**Passage for review**.
________
Green Valley High School is located in Henderson, Nevada, United States. The school, serving grades 9 through 12, is a part of the Clark County School District (CCSD). The school's mascot are the Gators, and the school's motto is Commitment to Excellence.

==History==
The school was named after the master-planned community of Green Valley which is located in northern Henderson. The school opened in the fall of 1991 with Carroll Johnston as the first principal and the first class graduating in 1993. Green Valley High School was the first high school since 1976 to open in Clark County School District.

Green Valley was the largest school in Nevada for three years. But as the number of schools in the district has increased to over forty schools, Green Valley's zoned area has decreased, greatly impacting the size of the school's population. While the school had 3,500 students in 1991, the school had 3,030 students in the 2020 school year.

In 2004, Vice President Dick Cheney addressed a re-election rally in the school's gymnasium. Former president Bill Clinton toured the school in January 2008 before the 2008 Nevada Democratic caucuses.

In 2008, Green Valley became the first high school in the CCSD to randomly test its students for drugs. This was because a student athlete was apprehended with black tar heroin.

In 2010, President Barack Obama held a Town Hall Meeting at Green Valley High School.

In 2014, former principal Jeff Horn moved to Assistant Chief Student Achievement Officer over GVHS and Kent Roberts became the new principal.

In 2019, the hit alternative band Imagine Dragons released the music video for their song "Bad Liar", which was filmed at the school.

==Extracurricular activities==
The school's mascot is the Gator and the school's colors are green, blue, and silver.

===Athletics===
- The varsity baseball team won six straight state titles from 1993 to 1998, a seventh state title in 2001 and an eighth in 2003.
- The varsity girls' golf team, with 144 consecutive victories from 1992 to 2004, holds the high school level national record for most consecutive victories.
- Sports Illustrated has named Green Valley High School the best sports high school in Nevada for more than a decade.
________
Saved entries:
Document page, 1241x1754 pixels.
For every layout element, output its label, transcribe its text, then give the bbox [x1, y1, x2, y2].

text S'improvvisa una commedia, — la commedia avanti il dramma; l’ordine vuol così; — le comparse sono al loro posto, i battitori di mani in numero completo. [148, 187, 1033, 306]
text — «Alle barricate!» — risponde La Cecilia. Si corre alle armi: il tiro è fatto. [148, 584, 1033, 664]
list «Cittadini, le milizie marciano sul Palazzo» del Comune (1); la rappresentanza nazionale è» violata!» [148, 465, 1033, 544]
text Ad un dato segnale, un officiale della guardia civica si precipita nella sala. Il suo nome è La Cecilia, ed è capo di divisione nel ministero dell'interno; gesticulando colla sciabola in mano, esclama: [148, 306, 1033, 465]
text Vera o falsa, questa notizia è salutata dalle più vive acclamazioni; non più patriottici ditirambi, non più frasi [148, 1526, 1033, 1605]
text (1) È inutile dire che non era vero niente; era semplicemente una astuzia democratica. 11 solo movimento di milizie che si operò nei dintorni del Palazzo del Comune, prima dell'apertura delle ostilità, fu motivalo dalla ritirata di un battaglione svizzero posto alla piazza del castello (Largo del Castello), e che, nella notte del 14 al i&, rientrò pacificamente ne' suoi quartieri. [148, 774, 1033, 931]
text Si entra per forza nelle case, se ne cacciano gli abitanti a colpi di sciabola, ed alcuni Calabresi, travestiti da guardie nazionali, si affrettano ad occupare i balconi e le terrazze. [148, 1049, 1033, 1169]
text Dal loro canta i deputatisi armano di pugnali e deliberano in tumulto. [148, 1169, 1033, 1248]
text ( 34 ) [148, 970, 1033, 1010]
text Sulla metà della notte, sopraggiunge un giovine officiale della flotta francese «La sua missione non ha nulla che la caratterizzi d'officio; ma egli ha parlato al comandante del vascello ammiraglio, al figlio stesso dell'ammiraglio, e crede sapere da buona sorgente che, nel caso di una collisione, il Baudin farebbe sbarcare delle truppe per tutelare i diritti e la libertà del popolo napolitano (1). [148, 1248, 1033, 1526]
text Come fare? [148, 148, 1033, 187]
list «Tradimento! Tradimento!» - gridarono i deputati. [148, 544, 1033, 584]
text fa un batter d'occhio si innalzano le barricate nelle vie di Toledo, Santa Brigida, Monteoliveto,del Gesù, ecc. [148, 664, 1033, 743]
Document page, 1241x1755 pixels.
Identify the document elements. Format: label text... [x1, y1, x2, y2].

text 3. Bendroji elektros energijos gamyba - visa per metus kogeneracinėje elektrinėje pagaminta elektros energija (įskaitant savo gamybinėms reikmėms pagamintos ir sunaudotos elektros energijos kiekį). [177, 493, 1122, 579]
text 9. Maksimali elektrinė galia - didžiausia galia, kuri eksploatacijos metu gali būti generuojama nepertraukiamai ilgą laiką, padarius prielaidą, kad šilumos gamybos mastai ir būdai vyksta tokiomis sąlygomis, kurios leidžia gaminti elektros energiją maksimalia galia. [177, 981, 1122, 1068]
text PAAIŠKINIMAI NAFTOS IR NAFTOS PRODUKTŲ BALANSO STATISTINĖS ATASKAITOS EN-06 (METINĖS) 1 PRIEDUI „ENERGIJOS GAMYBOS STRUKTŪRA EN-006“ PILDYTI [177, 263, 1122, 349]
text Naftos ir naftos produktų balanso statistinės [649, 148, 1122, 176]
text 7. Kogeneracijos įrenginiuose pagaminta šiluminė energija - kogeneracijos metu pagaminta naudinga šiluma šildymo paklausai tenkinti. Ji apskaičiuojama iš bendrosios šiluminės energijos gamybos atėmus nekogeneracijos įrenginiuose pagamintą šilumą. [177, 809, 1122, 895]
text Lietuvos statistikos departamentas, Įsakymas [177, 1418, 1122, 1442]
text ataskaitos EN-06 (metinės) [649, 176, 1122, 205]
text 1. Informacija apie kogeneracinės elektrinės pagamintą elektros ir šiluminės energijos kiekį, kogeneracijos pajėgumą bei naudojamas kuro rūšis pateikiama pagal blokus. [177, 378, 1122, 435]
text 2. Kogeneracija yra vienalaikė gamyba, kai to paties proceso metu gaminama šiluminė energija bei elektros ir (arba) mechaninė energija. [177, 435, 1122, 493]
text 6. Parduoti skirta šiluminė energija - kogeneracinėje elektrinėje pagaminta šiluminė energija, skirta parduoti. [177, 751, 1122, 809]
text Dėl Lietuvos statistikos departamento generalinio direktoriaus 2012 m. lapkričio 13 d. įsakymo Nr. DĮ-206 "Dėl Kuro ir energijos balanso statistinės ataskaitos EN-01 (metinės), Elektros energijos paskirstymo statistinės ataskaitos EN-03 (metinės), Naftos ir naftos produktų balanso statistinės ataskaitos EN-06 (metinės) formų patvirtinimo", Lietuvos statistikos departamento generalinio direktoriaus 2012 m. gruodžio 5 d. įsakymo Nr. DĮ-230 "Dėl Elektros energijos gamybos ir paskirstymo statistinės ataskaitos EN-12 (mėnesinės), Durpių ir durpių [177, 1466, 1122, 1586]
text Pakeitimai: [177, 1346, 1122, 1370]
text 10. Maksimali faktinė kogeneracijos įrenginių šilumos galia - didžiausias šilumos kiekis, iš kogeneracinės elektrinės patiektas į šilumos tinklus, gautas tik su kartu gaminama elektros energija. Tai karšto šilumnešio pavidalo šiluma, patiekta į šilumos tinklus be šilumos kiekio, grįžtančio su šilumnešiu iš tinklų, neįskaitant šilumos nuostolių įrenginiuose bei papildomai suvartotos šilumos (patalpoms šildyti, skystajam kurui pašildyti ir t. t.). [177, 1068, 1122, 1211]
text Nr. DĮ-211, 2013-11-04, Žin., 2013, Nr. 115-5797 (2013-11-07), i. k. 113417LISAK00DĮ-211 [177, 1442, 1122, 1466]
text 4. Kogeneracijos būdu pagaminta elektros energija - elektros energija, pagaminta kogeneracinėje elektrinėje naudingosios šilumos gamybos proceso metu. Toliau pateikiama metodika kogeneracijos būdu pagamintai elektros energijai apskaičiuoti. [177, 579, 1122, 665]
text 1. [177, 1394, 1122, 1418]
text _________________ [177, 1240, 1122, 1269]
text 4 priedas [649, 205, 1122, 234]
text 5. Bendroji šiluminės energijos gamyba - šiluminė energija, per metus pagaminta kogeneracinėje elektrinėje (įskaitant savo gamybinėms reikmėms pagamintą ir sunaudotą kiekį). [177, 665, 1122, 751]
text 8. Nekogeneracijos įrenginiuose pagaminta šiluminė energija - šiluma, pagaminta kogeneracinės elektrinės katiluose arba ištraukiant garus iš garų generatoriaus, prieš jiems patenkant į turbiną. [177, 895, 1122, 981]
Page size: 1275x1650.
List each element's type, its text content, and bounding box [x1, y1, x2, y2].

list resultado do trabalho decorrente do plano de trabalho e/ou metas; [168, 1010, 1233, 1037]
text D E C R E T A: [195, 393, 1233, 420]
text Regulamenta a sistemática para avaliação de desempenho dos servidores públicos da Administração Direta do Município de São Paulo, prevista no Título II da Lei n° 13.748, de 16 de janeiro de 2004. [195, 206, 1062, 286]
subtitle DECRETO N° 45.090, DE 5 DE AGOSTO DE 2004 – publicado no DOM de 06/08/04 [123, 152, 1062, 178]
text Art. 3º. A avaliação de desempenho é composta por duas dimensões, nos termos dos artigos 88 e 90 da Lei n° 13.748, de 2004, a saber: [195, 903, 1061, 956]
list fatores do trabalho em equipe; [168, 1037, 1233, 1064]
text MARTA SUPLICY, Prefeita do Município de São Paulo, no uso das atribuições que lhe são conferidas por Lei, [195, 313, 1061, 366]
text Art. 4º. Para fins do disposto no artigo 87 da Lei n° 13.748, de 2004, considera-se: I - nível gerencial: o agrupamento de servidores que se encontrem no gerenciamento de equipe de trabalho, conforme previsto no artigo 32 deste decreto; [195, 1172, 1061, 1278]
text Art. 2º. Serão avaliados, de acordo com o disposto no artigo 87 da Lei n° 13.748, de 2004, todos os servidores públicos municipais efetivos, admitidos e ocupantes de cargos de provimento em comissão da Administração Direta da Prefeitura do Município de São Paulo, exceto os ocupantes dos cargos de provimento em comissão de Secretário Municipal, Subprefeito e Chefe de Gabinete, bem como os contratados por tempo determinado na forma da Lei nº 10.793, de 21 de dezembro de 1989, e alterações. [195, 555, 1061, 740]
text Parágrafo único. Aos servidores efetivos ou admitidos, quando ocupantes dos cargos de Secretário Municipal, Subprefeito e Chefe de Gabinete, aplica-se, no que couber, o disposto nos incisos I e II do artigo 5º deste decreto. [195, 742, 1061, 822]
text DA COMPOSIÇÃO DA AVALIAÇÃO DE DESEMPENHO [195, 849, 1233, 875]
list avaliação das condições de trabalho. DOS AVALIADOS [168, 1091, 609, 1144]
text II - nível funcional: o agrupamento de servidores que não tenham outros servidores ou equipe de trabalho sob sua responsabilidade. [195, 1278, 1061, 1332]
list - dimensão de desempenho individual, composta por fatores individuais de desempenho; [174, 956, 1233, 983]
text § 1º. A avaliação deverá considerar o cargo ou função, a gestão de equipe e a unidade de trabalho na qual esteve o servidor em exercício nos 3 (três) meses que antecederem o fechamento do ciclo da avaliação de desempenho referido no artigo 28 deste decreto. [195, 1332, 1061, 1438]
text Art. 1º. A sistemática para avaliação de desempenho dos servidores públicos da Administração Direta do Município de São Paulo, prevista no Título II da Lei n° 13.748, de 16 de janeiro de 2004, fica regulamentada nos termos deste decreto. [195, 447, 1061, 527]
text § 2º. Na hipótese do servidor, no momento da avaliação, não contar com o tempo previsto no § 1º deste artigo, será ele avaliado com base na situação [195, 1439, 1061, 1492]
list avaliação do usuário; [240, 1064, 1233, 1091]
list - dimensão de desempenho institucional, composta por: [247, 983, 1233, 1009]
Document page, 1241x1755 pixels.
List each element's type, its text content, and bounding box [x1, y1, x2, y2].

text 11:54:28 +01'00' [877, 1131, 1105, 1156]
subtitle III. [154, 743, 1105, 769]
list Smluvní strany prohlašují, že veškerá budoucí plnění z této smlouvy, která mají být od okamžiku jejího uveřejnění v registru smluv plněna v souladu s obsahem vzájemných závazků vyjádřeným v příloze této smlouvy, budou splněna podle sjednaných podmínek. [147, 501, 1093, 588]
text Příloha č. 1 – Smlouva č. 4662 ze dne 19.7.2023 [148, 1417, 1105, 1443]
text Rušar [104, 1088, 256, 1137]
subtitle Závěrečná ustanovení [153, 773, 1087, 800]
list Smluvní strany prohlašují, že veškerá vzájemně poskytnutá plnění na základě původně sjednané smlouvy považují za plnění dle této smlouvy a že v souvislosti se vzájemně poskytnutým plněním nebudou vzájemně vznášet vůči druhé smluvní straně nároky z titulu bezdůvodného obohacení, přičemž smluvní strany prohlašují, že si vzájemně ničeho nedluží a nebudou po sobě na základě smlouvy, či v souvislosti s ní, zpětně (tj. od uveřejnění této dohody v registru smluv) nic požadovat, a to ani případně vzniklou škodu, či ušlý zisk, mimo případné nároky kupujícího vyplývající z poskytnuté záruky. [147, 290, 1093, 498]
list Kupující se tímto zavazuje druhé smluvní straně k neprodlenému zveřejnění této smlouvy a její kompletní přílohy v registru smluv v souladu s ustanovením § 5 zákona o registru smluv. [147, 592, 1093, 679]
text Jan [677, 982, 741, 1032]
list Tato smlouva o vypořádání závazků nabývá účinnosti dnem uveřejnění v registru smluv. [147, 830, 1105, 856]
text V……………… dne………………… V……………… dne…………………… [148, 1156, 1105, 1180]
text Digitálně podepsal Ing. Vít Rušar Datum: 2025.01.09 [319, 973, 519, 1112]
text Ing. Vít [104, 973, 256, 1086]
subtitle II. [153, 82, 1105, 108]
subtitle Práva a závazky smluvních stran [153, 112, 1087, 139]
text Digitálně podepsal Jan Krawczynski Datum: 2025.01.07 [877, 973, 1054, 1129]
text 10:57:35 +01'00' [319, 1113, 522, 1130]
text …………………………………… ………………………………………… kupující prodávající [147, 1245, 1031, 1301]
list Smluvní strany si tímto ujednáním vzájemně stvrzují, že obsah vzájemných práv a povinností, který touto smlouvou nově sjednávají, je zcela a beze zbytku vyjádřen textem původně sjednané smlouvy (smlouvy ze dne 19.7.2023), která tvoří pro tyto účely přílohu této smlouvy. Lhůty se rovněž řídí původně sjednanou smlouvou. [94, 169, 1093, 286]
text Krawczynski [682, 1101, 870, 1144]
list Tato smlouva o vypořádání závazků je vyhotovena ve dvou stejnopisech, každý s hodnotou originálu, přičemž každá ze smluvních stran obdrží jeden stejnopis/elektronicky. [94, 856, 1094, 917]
________
**Check your understanding**.
• 1. According to the passage on Green Valley High School, in what year did the school open?
• 2. Summarize the passage on Green Valley High School in two sentences.
• 3. Carry on the passage on Green Valley High School from its final sentence.

**Answer set**.
• 1. 1991

• 2. Green Valley High School, which serves grades 9 through 12 in Henderson, Nevada, and belongs to the Clark County School District, opened in 1991 and was once the largest school in Nevada, though its enrollment has shrunk as the district has added schools. It has hosted visits by national political figures, became the first CCSD high school to randomly drug test its students, and holds a national record of 144 consecutive victories in girls' golf.

• 3.
==== Nevada Interscholastic Activities Association State Championships ====

- Baseball - 1993, 1994, 1995, 1996, 1997, 1998, 2001, 2003
- Bowling (Boys) - 1998, 1999, 2000, 2002, 2006
- Bowling (Girls) - 2001, 2002, 2003, 2022
- Cross Country (Girls) - 1999
- Flag Football (Girls) - 2019, 2020
- Golf (Boys) - 1993, 1994, 1997, 1999, 2005
- Golf (Girls) - 1997, 1998, 1999, 2000, 2003, 2009, 2010
- Soccer (Boys) - 1997, 1999
- Soccer (Girls) - 1995, 1998, 2011
- Swimming (Boys) - 1996
- Swimming (Girls) - 2018
- Tennis (Boys) - 1995, 1996, 1997, 1998, 1999
- Tennis (Girls) - 1996
- Track and Field (Boys) - 1995, 2003
- Volleyball (Boys) - 1997, 2000, 2016
- Volleyball (Girls) - 1993, 1995, 1996, 2001, 2011
- Wrestling (Boys) - 2012, 2013, 2014, 2015, 2016, 2017, 2020

===Clubs and performing arts===
====Theatre====
In 2006, Green Valley High School was one of six U.S. high schools to premiere High School Musical; in 2008 it was one of four U.S. high schools to present Disney High School Musical 2: On Stage. They were also asked to again premier another of Disney's musicals, Camp Rock: The Musical in the summer of 2010. In 2014, they premiered Disney and Cameron Mackintosh's Mary Poppins: The Musical, which ran from late January to early February. In May 2014, their production of Mary Poppins became the first high school play to show at the Las Vegas Smith Center. It was also selected to be one of the few high school shows chosen around the country to perform on the Lied Stage in June at the 2014 International Thespian Festival in Lincoln, Nebraska.

====Forensics====
The forensics team won sixteen straight Clark County School District titles and ten state titles beginning in 1995. The 2008 National Forensics Tournament was held at Green Valley High School.

====Fine Arts====
The fine arts department was awarded National Grammy Signature Status in 2002, 2005, and 2012. The Fine Arts Department includes Green Valley's programs for the choir, band, orchestra, theatre, and art.

====Film====
The film club, GatorReels, has made an online comedy show since 2008.

====Varsity Quiz====
Varsity Quiz team has won eight county championships since 1991, most recently in 2010.

====Science Bowl====
Science bowl team finished in the top ten at the regional DOE Science Bowl four times since 2000.

====Music====

In 2015, the Green Valley Marching Band traveled to Orlando, Florida to participate in the Parade Of Bands in Disney World.

In 2004, The Green Valley High Schools Symphonic band was the first band in the state of Nevada to participate in the Midwest Clinic in Chicago, Illinois. It performed at Carnegie Hall in April 2006 and November 2010. The band marched in the inauguration parades of Bill Clinton (1993) and Barack Obama (2009). Long-time director, Diane Koutsulis was recognized as Clark County School District Teacher of the Year in 1998.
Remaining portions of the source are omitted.